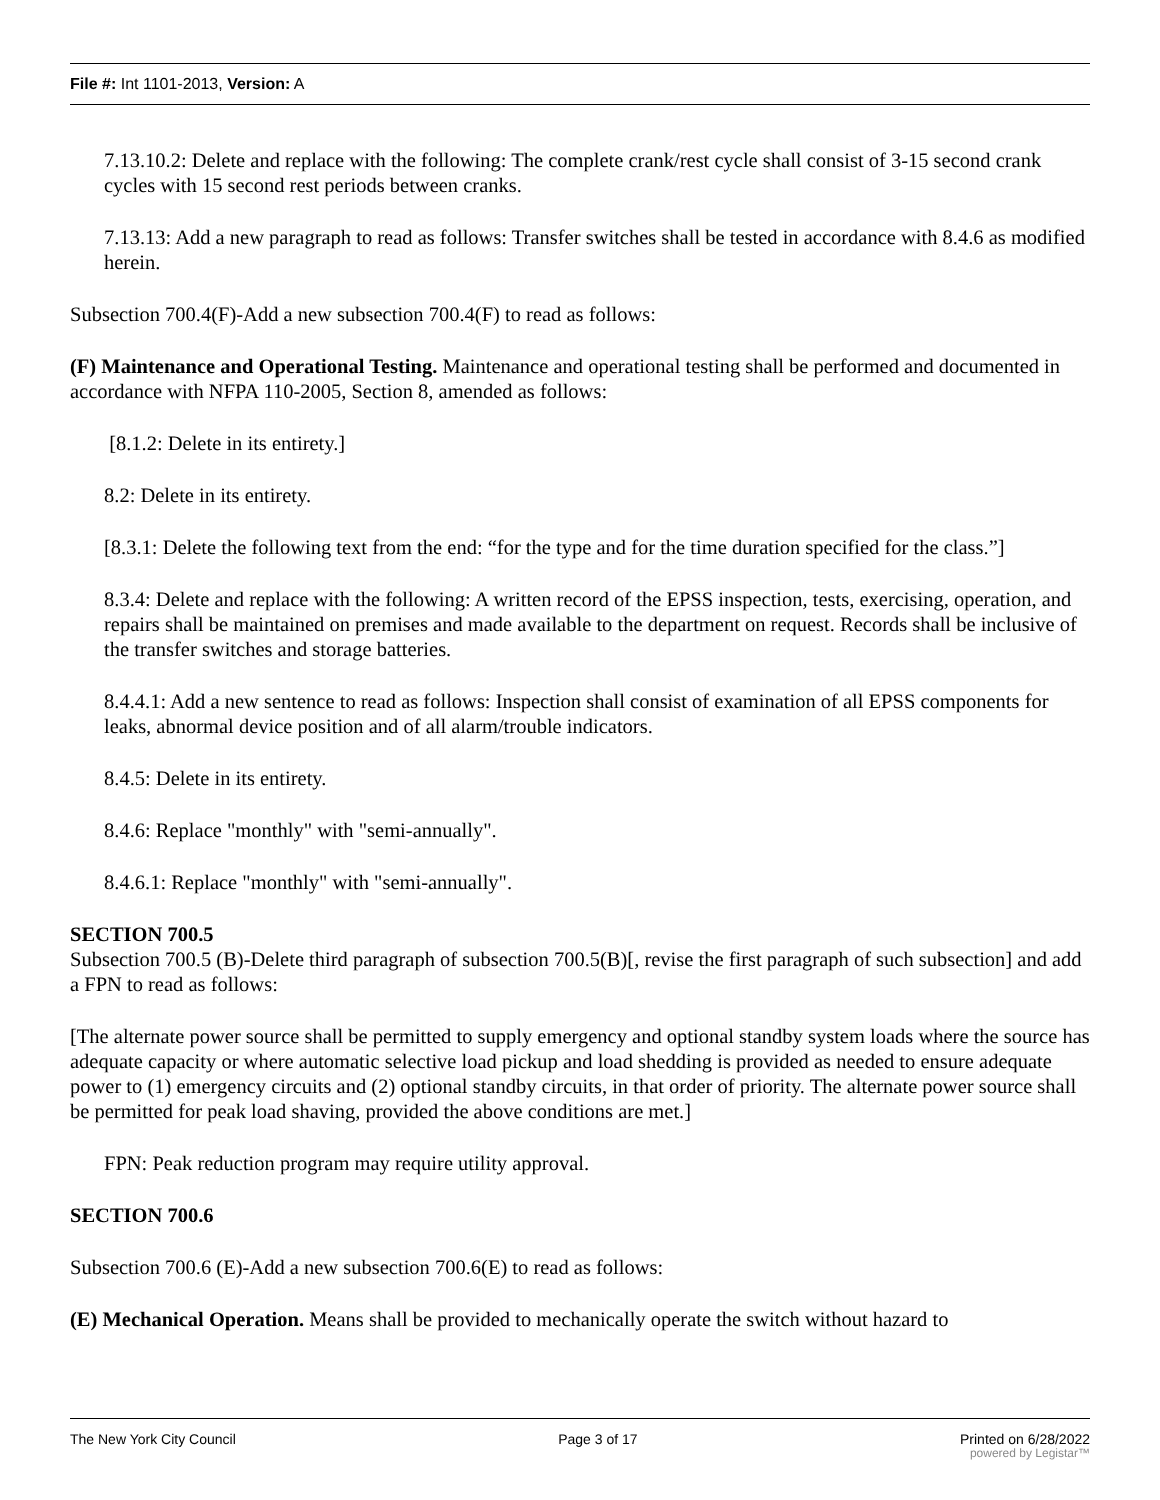File #: Int 1101-2013, Version: A
7.13.10.2: Delete and replace with the following: The complete crank/rest cycle shall consist of 3-15 second crank cycles with 15 second rest periods between cranks.
7.13.13: Add a new paragraph to read as follows: Transfer switches shall be tested in accordance with 8.4.6 as modified herein.
Subsection 700.4(F)-Add a new subsection 700.4(F) to read as follows:
(F) Maintenance and Operational Testing. Maintenance and operational testing shall be performed and documented in accordance with NFPA 110-2005, Section 8, amended as follows:
[8.1.2: Delete in its entirety.]
8.2: Delete in its entirety.
[8.3.1: Delete the following text from the end: “for the type and for the time duration specified for the class.”]
8.3.4: Delete and replace with the following: A written record of the EPSS inspection, tests, exercising, operation, and repairs shall be maintained on premises and made available to the department on request. Records shall be inclusive of the transfer switches and storage batteries.
8.4.4.1: Add a new sentence to read as follows: Inspection shall consist of examination of all EPSS components for leaks, abnormal device position and of all alarm/trouble indicators.
8.4.5: Delete in its entirety.
8.4.6: Replace "monthly" with "semi-annually".
8.4.6.1: Replace "monthly" with "semi-annually".
SECTION 700.5
Subsection 700.5 (B)-Delete third paragraph of subsection 700.5(B)[, revise the first paragraph of such subsection] and add a FPN to read as follows:
[The alternate power source shall be permitted to supply emergency and optional standby system loads where the source has adequate capacity or where automatic selective load pickup and load shedding is provided as needed to ensure adequate power to (1) emergency circuits and (2) optional standby circuits, in that order of priority. The alternate power source shall be permitted for peak load shaving, provided the above conditions are met.]
FPN: Peak reduction program may require utility approval.
SECTION 700.6
Subsection 700.6 (E)-Add a new subsection 700.6(E) to read as follows:
(E) Mechanical Operation. Means shall be provided to mechanically operate the switch without hazard to
The New York City Council Page 3 of 17 Printed on 6/28/2022
powered by Legistar™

-----

*PROBLEM TO SOLVE*
Copy all records exactly, no images.

*ANSWER SECTION*
File #: Int 1101-2013, Version: A
7.13.10.2: Delete and replace with the following: The complete crank/rest cycle shall consist of 3-15 second crank cycles with 15 second rest periods between cranks.
7.13.13: Add a new paragraph to read as follows: Transfer switches shall be tested in accordance with 8.4.6 as modified herein.
Subsection 700.4(F)-Add a new subsection 700.4(F) to read as follows:
(F) Maintenance and Operational Testing. Maintenance and operational testing shall be performed and documented in accordance with NFPA 110-2005, Section 8, amended as follows:
[8.1.2: Delete in its entirety.]
8.2: Delete in its entirety.
[8.3.1: Delete the following text from the end: “for the type and for the time duration specified for the class.”]
8.3.4: Delete and replace with the following: A written record of the EPSS inspection, tests, exercising, operation, and repairs shall be maintained on premises and made available to the department on request. Records shall be inclusive of the transfer switches and storage batteries.
8.4.4.1: Add a new sentence to read as follows: Inspection shall consist of examination of all EPSS components for leaks, abnormal device position and of all alarm/trouble indicators.
8.4.5: Delete in its entirety.
8.4.6: Replace "monthly" with "semi-annually".
8.4.6.1: Replace "monthly" with "semi-annually".
SECTION 700.5
Subsection 700.5 (B)-Delete third paragraph of subsection 700.5(B)[, revise the first paragraph of such subsection] and add a FPN to read as follows:
[The alternate power source shall be permitted to supply emergency and optional standby system loads where the source has adequate capacity or where automatic selective load pickup and load shedding is provided as needed to ensure adequate power to (1) emergency circuits and (2) optional standby circuits, in that order of priority. The alternate power source shall be permitted for peak load shaving, provided the above conditions are met.]
FPN: Peak reduction program may require utility approval.
SECTION 700.6
Subsection 700.6 (E)-Add a new subsection 700.6(E) to read as follows:
(E) Mechanical Operation. Means shall be provided to mechanically operate the switch without hazard to
The New York City Council Page 3 of 17 Printed on 6/28/2022
powered by Legistar™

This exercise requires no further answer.